Text:

Labour will put equality centre stage by creating a standalone Department for Women and Equalities
The Conservatives have made women and equalities a part-time role – we will not allow Boris Johnson to drive us back further, writes Dawn Butler MP
It is a sad fact that this country has gone backwards when it comes to women and equalities under successive Conservative governments. At Labour Conference we will send a clear message to Boris Johnson that we will not allow him to set us back even further.
Women have shouldered the burden of 87% of the Conservative government’s cuts. And there are serious equality issues that need tackling urgently. Yet I have no faith things will get better under prime minister Boris Johnson, who is frequently accused of being a casual racist and sexist, especially with his reckless pursuit of a no deal Brexit which risks our hard-fought rights and protections.
Women’s refuges are in crisis due to lack of funding; 54,000 women a year lose their jobs due to maternity discrimination; LGBT+ people are facing increasing levels of hate crime, and the representation of women as well as black, Asian and minority ethnic people at the highest levels is inadequate. Meanwhile the Gender Recognition Act still has not been delivered.
And it has certainly hindered women that the Conservatives have failed to take women and equalities matters seriously. There have been eight different minsters since 2010 and the Government Equalities Office has moved departments on four occasions.
The former minister for women and equalities, Amber Rudd, also jointly held the huge role of work and pensions secretary. The Conservatives have made women and equalities a part-time role, without the vision, importance or resources to protect the rights of all. The next Labour government will do things differently and deliver the radical change people need.
Labour will require employers to provide up to 10 days’ paid leave for victims of domestic violence. This crucial interval will give victims time to leave abusive partners safely and seek the support they need, knowing their livelihood is secure. On average, two women a week are murdered by a current or former abusive partner, so 10 days could help save the lives of these victims.
Labour will also make it a priority to close the gender and race pay gaps, and tackle the structural barriers facing women in society. We will require all large employers to not only report their pay gaps, as now, but to prove how they intend to tackle their pay gaps – with action plans.

Dataset records:
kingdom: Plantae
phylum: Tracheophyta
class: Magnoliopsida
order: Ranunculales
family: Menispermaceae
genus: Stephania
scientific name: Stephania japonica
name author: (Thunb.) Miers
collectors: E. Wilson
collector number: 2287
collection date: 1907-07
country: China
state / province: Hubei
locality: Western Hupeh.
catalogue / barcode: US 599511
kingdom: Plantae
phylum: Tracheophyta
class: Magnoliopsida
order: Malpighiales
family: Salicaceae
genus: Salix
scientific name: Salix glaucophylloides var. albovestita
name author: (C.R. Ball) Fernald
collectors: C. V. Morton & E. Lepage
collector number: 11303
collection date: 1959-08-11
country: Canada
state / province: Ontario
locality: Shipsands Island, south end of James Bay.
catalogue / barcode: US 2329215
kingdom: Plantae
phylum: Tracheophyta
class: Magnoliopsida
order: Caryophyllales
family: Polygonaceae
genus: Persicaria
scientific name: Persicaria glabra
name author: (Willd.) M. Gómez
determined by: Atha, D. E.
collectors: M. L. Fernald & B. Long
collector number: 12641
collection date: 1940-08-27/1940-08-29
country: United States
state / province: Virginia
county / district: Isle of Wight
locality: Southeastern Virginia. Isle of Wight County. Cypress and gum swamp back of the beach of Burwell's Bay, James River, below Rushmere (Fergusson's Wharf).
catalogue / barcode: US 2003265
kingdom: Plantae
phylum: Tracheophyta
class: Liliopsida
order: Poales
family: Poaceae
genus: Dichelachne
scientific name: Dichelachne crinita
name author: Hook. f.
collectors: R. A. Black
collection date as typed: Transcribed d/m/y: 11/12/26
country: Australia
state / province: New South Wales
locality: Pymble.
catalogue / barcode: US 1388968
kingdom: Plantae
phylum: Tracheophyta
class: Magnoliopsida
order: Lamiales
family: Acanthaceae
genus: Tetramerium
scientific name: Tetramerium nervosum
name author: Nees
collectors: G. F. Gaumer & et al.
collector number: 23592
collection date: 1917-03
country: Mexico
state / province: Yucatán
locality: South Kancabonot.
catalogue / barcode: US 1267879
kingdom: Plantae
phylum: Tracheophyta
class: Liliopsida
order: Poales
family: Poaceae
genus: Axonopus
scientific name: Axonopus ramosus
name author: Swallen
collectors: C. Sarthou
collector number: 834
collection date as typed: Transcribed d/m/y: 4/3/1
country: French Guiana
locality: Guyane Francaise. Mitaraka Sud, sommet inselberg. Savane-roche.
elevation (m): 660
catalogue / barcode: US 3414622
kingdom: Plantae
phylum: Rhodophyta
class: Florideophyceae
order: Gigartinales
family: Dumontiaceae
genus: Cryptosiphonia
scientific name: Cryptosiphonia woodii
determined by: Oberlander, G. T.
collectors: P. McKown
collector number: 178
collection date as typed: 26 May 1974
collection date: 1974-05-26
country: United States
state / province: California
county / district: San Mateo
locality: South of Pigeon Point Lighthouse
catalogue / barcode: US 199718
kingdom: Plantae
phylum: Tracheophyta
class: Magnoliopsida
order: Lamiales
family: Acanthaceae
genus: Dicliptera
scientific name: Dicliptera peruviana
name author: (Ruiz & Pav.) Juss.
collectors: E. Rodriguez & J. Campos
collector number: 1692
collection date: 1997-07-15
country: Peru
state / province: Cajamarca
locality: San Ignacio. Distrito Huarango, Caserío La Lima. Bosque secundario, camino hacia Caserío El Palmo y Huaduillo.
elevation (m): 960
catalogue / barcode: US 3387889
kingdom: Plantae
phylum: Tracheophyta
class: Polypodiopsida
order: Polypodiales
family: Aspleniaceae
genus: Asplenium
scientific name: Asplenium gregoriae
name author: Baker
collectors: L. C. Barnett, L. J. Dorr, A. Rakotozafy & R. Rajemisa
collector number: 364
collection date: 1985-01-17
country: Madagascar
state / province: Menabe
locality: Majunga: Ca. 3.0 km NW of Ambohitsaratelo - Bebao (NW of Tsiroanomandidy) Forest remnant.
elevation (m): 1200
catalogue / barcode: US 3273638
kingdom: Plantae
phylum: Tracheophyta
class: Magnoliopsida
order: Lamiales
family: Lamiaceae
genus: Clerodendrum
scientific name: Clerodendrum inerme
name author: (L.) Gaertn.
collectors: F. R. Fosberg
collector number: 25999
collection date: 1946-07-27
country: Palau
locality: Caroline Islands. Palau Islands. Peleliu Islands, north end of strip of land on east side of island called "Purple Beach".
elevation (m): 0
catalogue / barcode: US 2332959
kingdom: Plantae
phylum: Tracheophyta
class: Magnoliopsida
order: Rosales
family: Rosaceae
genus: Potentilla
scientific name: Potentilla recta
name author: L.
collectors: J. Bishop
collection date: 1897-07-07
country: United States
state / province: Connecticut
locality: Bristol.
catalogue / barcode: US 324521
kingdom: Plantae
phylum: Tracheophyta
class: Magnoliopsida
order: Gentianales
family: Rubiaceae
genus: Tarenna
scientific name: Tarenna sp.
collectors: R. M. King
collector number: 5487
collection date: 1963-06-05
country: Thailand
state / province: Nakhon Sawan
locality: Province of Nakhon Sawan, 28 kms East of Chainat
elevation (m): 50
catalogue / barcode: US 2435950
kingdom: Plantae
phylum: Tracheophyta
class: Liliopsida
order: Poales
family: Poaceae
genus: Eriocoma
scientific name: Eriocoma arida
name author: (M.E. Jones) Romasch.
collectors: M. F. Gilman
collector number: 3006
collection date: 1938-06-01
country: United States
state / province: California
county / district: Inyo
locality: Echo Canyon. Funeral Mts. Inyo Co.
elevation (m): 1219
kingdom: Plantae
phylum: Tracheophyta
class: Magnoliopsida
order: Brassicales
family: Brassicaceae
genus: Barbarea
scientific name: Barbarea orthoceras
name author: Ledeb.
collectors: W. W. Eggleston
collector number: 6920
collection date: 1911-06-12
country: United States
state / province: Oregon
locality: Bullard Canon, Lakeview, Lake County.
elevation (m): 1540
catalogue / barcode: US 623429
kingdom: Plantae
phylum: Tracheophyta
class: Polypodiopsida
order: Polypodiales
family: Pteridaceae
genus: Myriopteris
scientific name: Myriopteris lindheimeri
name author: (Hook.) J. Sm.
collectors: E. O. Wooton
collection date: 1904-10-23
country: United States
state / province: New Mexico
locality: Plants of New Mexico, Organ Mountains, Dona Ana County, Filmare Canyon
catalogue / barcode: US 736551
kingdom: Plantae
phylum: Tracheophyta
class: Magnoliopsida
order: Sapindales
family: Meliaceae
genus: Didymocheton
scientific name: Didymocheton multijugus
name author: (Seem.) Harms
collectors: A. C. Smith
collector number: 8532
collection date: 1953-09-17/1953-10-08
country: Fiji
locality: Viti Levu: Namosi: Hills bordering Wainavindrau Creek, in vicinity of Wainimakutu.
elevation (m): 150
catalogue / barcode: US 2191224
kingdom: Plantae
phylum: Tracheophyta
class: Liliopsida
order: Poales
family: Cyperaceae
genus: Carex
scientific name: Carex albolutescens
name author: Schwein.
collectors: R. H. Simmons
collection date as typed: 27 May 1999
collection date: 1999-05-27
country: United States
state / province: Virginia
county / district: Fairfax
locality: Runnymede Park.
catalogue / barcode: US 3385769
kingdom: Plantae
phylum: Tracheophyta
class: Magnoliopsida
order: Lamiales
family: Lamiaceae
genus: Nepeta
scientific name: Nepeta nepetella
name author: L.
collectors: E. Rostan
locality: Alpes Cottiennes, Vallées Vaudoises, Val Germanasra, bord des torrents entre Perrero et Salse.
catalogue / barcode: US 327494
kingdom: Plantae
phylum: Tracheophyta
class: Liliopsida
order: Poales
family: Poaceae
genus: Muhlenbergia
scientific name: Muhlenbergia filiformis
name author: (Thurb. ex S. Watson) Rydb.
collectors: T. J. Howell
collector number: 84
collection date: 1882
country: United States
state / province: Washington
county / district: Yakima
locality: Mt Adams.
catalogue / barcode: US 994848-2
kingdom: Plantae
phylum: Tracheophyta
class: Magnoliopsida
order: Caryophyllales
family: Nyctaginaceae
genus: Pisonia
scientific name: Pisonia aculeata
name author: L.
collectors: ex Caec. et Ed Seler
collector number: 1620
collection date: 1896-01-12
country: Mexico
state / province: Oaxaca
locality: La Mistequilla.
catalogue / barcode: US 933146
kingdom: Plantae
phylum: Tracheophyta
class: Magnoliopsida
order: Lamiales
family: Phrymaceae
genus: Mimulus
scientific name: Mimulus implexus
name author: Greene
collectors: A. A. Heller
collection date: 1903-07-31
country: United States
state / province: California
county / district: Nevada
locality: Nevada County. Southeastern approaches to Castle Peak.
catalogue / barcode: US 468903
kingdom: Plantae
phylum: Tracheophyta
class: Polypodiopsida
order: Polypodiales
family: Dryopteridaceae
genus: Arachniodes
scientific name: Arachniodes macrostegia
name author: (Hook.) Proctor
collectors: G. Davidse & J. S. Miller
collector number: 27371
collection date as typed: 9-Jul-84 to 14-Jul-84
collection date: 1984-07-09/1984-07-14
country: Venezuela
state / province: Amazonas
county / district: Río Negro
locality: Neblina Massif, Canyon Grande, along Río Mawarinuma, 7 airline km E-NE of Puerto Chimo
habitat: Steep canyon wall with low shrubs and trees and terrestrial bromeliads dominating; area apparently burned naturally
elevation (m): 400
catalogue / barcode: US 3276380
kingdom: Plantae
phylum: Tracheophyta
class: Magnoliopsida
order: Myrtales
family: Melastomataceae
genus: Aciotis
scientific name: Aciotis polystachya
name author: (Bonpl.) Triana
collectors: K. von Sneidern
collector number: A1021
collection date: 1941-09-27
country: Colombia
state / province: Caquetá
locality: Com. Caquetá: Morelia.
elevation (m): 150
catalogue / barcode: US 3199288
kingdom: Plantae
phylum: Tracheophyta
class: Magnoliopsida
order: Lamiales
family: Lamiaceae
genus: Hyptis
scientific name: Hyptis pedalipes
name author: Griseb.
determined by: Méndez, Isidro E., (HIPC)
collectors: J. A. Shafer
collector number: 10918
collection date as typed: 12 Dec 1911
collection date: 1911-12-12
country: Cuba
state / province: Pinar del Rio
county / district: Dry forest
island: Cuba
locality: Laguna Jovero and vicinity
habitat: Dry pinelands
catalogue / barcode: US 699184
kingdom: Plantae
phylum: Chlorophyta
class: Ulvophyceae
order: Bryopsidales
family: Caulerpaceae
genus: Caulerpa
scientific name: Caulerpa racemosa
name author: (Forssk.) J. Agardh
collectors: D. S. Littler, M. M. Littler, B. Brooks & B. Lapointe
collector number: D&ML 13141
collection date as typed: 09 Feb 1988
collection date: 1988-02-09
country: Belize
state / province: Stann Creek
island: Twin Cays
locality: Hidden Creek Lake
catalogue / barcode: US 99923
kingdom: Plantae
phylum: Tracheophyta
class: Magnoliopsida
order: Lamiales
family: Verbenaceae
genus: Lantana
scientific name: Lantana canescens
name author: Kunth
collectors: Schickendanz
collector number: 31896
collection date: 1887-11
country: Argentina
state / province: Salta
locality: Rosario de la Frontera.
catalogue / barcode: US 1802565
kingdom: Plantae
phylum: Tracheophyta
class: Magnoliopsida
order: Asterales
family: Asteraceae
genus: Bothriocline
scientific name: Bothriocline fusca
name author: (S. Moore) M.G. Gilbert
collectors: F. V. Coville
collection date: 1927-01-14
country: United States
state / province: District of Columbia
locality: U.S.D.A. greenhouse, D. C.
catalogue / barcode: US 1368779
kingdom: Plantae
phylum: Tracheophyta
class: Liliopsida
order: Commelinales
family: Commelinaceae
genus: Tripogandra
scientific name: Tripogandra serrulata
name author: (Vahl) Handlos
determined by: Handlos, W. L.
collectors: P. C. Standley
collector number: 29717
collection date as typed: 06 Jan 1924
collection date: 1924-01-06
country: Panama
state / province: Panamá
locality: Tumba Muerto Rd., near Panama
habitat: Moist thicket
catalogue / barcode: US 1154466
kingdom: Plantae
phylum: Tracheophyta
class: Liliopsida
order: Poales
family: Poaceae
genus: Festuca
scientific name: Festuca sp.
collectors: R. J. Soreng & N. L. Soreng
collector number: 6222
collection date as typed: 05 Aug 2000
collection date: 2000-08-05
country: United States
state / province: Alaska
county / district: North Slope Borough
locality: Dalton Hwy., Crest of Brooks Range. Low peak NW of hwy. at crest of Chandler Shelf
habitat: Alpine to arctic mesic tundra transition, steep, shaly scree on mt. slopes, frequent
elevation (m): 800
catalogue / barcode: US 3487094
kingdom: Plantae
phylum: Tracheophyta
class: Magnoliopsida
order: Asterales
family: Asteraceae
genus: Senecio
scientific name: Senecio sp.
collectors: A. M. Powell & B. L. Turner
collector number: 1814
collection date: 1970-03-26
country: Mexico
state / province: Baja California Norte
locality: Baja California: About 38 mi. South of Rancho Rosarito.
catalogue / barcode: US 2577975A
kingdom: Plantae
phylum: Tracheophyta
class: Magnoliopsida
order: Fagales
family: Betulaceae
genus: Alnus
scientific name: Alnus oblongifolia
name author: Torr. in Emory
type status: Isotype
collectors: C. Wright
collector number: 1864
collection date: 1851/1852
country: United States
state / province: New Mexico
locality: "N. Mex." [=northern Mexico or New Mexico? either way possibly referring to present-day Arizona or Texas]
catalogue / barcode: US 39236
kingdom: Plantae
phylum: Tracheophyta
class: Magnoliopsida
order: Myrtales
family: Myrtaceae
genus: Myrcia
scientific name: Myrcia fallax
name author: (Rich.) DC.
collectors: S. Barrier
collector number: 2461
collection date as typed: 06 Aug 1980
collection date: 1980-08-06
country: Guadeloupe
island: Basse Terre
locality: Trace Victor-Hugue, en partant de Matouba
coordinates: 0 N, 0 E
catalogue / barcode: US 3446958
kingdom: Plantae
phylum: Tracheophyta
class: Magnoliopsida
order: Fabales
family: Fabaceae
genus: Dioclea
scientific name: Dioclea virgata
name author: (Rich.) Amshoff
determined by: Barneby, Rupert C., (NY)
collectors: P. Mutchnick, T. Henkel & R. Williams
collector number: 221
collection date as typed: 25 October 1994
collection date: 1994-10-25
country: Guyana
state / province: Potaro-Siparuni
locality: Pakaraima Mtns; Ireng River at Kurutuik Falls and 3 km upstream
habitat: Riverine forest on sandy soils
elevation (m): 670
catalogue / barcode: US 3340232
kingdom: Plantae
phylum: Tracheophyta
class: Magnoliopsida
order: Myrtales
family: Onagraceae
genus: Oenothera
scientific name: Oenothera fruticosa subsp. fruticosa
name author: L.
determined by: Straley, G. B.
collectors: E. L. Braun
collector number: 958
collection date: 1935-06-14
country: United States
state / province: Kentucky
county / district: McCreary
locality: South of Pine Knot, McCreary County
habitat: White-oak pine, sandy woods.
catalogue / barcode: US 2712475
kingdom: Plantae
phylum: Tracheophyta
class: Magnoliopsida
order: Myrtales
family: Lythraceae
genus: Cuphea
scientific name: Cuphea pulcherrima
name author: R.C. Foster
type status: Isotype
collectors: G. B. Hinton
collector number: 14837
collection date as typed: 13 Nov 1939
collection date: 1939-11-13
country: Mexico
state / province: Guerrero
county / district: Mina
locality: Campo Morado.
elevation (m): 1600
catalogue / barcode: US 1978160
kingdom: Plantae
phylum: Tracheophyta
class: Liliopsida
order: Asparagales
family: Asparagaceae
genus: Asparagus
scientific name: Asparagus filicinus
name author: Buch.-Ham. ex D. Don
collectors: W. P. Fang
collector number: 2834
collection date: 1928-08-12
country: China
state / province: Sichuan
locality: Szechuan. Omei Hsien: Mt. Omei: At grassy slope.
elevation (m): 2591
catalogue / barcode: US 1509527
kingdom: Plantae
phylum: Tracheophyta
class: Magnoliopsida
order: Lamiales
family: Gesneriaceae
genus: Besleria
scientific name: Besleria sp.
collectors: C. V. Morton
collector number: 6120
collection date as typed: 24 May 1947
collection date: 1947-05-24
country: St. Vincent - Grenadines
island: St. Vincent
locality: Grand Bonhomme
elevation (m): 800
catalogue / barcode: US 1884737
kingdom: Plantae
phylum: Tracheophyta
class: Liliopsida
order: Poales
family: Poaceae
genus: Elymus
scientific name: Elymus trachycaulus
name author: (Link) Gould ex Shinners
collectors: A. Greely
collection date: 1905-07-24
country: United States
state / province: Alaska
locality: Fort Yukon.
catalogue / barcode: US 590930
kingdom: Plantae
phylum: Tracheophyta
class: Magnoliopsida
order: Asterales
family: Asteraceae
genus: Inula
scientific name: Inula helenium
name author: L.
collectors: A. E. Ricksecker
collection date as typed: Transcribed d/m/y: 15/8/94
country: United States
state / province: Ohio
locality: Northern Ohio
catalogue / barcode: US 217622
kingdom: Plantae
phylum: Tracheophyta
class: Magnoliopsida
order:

Set of tasks:
- A) Extract, word for word, the passage of the article on Labour's equality plans starting with "And it has certainly" and going on through "on four occasions.".
- B) Write a continuation of the article on Labour's equality plans, picking up after its final sentence.
The rows were taken from a different source than the article on Labour's equality plans.

Answers to the problems:
- A)
And it has certainly hindered women that the Conservatives have failed to take women and equalities matters seriously. There have been eight different minsters since 2010 and the Government Equalities Office has moved departments on four occasions.

- B)
I have also announced Labour’s plans to introduce rights to flexible working from day one of employment, which will help to ensure that no woman will be shut out of the workplace because, for example, they’re a mum or they care for a parent or a disabled loved one, or both.
Labour recognises that identity isn’t one-dimensional, yet our outdated legislation means people can only bring discrimination claims on the grounds of one aspect of identity. Labour will enact Section 14 of the Equality Act so that people can bring forward cases on multiple grounds of discrimination, for example for being both a woman and black, or other intersectionalities.
Labour will also establish an Emancipation Educational Trust to address the historic injustice of the slave trade. It will educate future generations about the strength and resilience of those enslaved and the resistance against it, as well as the wealth and beauty of Africa and the Caribbean. It will consult with banks and businesses with historic links to the slave trade, to establish bursaries for education and training for black, Asian and minority ethnic people.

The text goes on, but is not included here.